The presented cases underline the impact of availability of CYP2C19 genotyping and TDM as a routine test in hospitals to improve the safety and efficacy of VCZ treatment.

Ethics

Informed Consent: Informed consent was taken from both patients.

Peer-review: Externally peer-reviewed.

Authorship Contributions

Surgical and Medical Practices: Z.T., E.K., Concept: G.M., M.Ö.B., M.A., Design: G.M., M.A., Data Collection or Processing: Z.T., E.K., O.D., M.İ., Analysis or Interpretation: M.A., M.Ö.B., Literature Search: Z.T., E.K., O.D., M.İ., Writing: Z.T., E.K., G.M.

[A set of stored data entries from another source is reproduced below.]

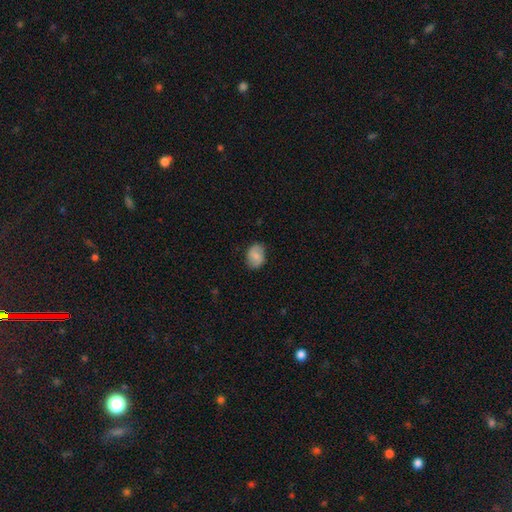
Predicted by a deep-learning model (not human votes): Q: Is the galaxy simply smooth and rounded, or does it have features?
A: smooth — 68%.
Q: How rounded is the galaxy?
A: in between — 68%.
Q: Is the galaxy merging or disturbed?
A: none — 80%.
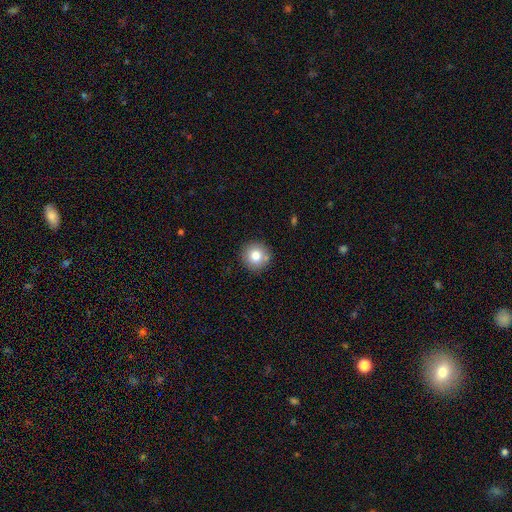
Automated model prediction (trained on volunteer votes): A smooth galaxy with no disk features (80%) that is round (94%).

Vote fractions:
- Smooth or featured? smooth: 80% / star or artifact: 10% / featured or disk: 10%
- How rounded? round: 94% / in between: 6% / cigar-shaped: 1%
- Merging? none: 86% / minor disturbance: 9% / merger: 3% / major disturbance: 2%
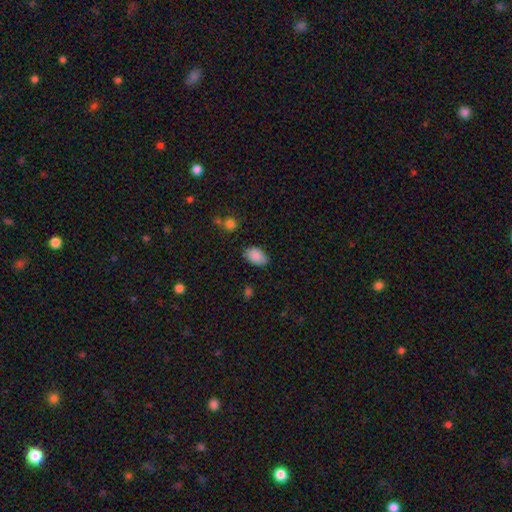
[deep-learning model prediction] This appears to be a smooth galaxy with no disk features (88%) that is in between round and cigar-shaped (91%). Merging: none (80%).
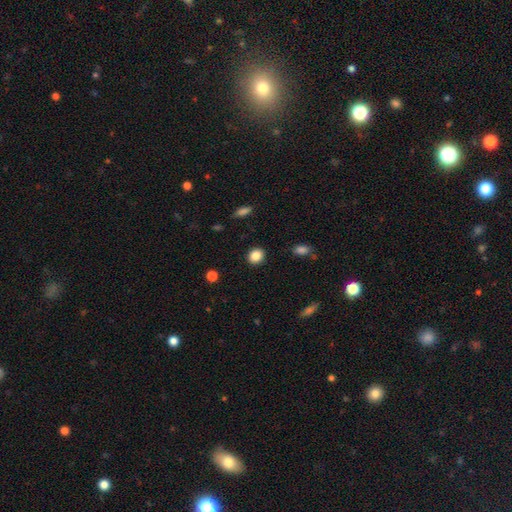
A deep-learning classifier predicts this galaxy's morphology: Q: Smooth or featured?
A: smooth (87%); runner-up: star or artifact (9%)
Q: How rounded?
A: round (72%); runner-up: in between (27%)
Q: Merging?
A: none (90%); runner-up: minor disturbance (7%)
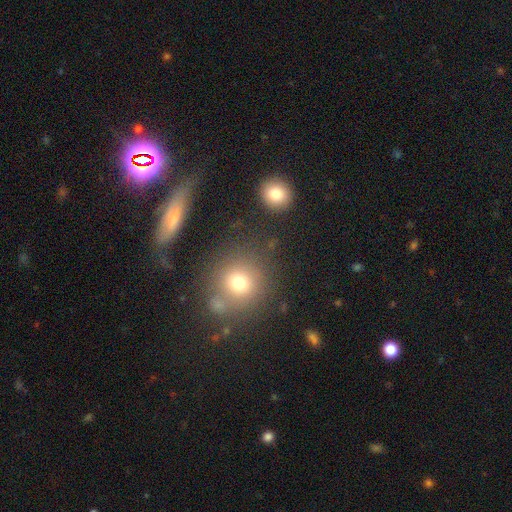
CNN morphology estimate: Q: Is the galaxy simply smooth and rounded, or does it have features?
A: smooth — 50%.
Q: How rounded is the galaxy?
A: round — 85%.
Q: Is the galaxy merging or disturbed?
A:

Conflict of Interest: Gökhan Metan has received honoraria for speaking at symposia and lectures organized by Gilead; Merck, Sharp, and Dohme (MSD); and Pfizer. He has received fees from Pfizer and MSD for advisory board meetings. He has received travel grants from MSD, Pfizer, and Gilead to participate in conferences. Murat Akova has received honoraria for lectures and research support, both paid to his institution, from Pfizer, MSD, and Gilead. The other authors have no conflicts of interest relevant to this article.

Financial Disclosure: Therapeutic drug monitoring of triazoles as a part of daily routine practice at Hacettepe University Hospital Central Laboratories was supported by Neutec Pharmaceuticals as covering the maintenance costs of the LC-MS/MS device.